Here is a snippet of the search syntax => https://gist.github.com/jaydanielian/e374a401560f3e3b1812#file-gistfile1-txt
Here is a snapshot from hot_threads =>
- We are using EBS for the disk storage, and I do see a fair amount of disk reads, but wondering why that would also cause CPU to spike and hold at 100%
- I see several cache evictions per second (4 or 5), even though I dont use filters anymore since our searches are all specific (not going to be reused), so not sure why its still cache churning things
- We have custom routing enabled, so we only hit one shard per query
- Our index is 1 segment and optimized as it is read only
- We have six shards with 820 million docs total in the index (118 GB)
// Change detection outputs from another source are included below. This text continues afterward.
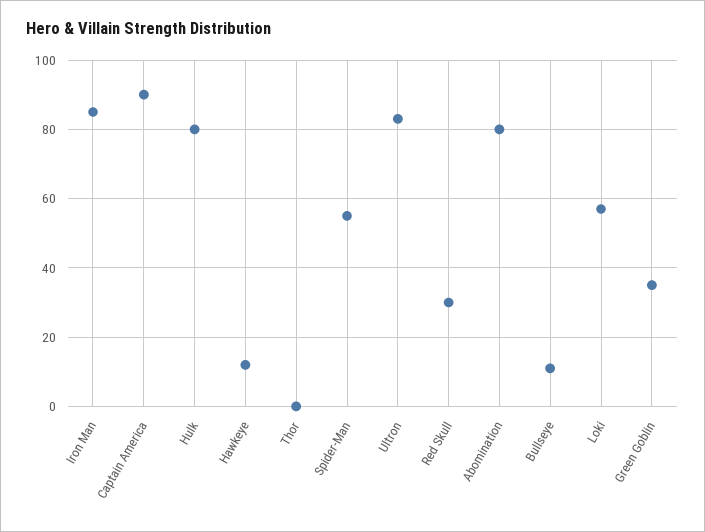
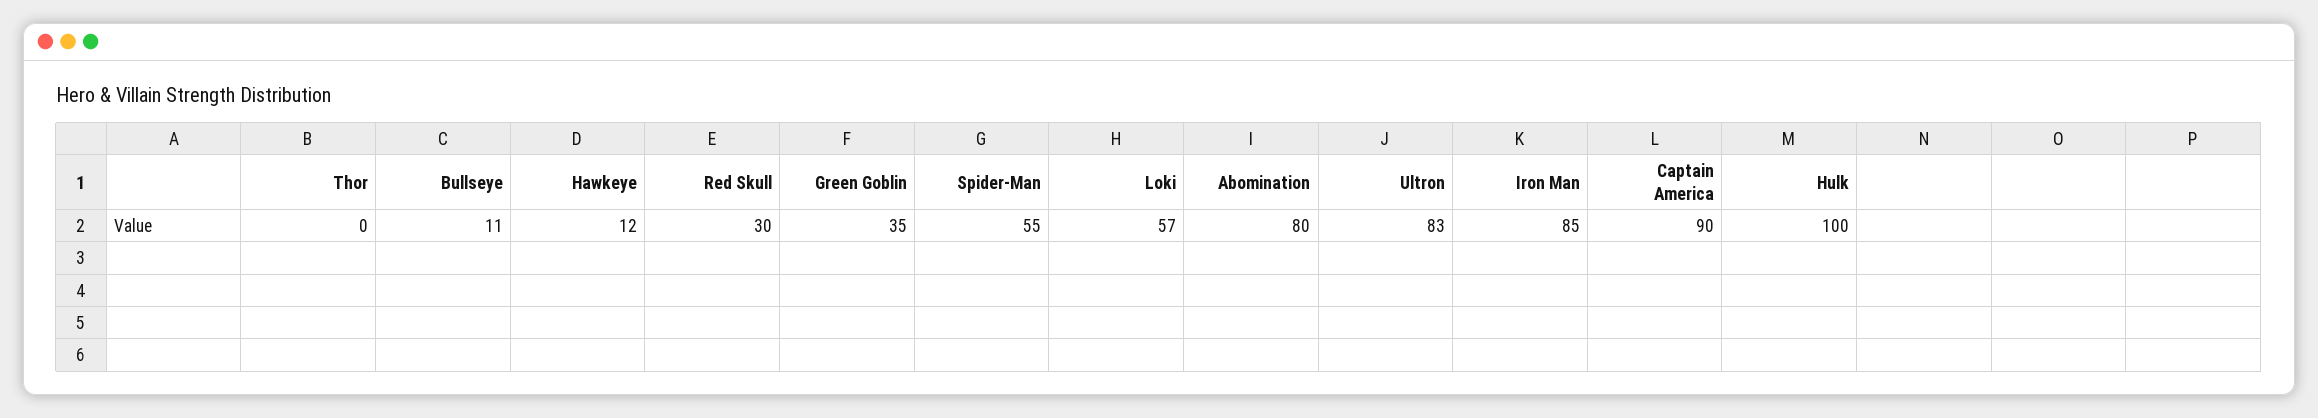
  {
    "Iron Man": 85,
    "Captain America": 90,
-   "Hulk": 80,
+   "Hulk": 100,
    "Hawkeye": 12,
    "Thor": 0,
    "Spider-Man": 55,
    "Ultron": 83,
    "Red Skull": 30,
    "Abomination": 80,
    "Bullseye": 11,
    "Loki": 57,
    "Green Goblin": 35
  }

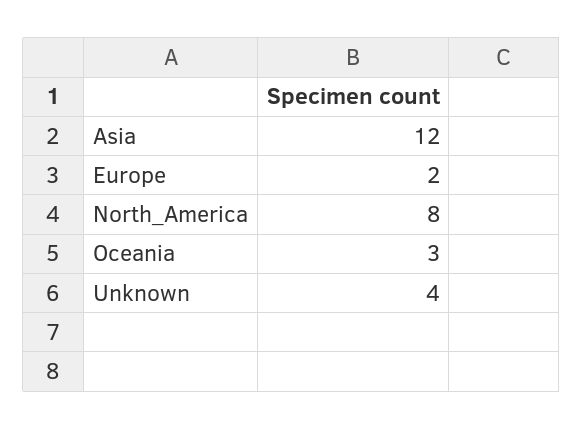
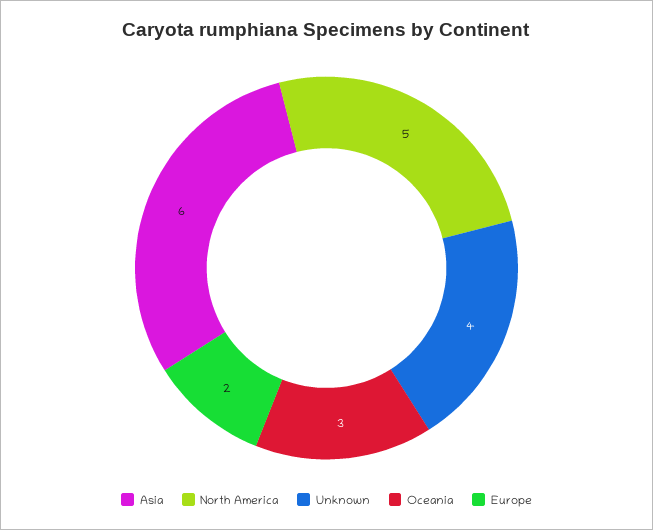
  {
-   "Asia": 12,
+   "Asia": 6,
    "Europe": 2,
-   "North_America": 8,
+   "North_America": 5,
    "Oceania": 3,
    "Unknown": 4
  }

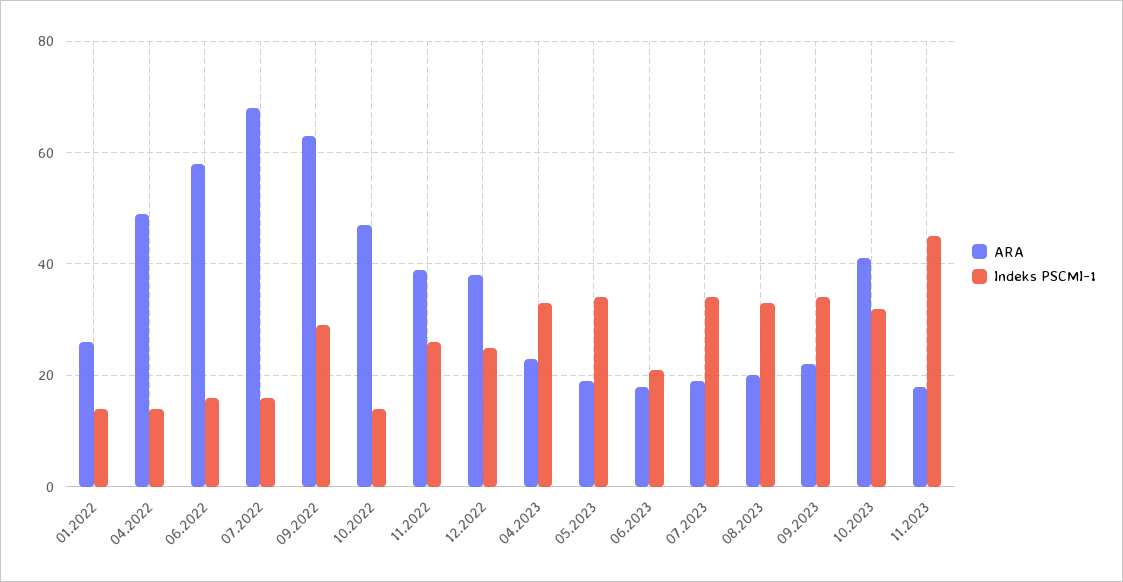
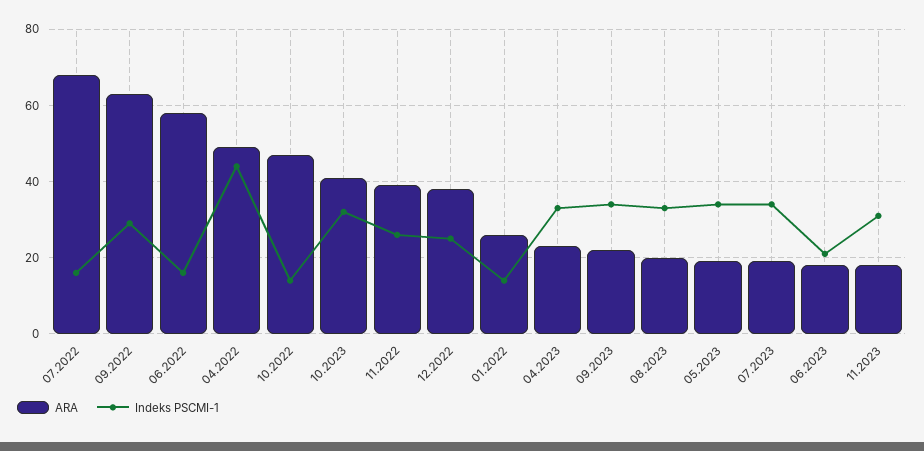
  {
    "ARA": {
      "01.2022": 25,
      "04.2022": 50,
      "06.2022": 60,
      "07.2022": 70,
      "09.2022": 65,
      "10.2022": 45,
      "11.2022": 40,
      "12.2022": 40,
      "04.2023": 25,
      "05.2023": 20,
      "06.2023": 20,
      "07.2023": 20,
      "08.2023": 20,
      "09.2023": 20,
      "10.2023": 40,
      "11.2023": 20
    },
    "Indeks PSCMI-1": {
      "01.2022": 15,
-     "04.2022": 15,
+     "04.2022": 45,
      "06.2022": 15,
      "07.2022": 15,
      "09.2022": 30,
      "10.2022": 15,
      "11.2022": 25,
      "12.2022": 25,
      "04.2023": 35,
      "05.2023": 35,
      "06.2023": 20,
      "07.2023": 35,
      "08.2023": 35,
      "09.2023": 35,
      "10.2023": 30,
-     "11.2023": 45
+     "11.2023": 30
    }
  }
- we use the multisearch API to bulk our requests together usually in chunks of 50 or 100
- during these CPU spike times it is not uncommon for 2 to 3 nodes to be 100% CPU and the others to be virtually idle on CPU.
Any gurus out there who can offer some guidance? We are at the end of our rope dealing with this here, and may have to consider moving off ES if we can't get our cluster to handle the current load more efficiently.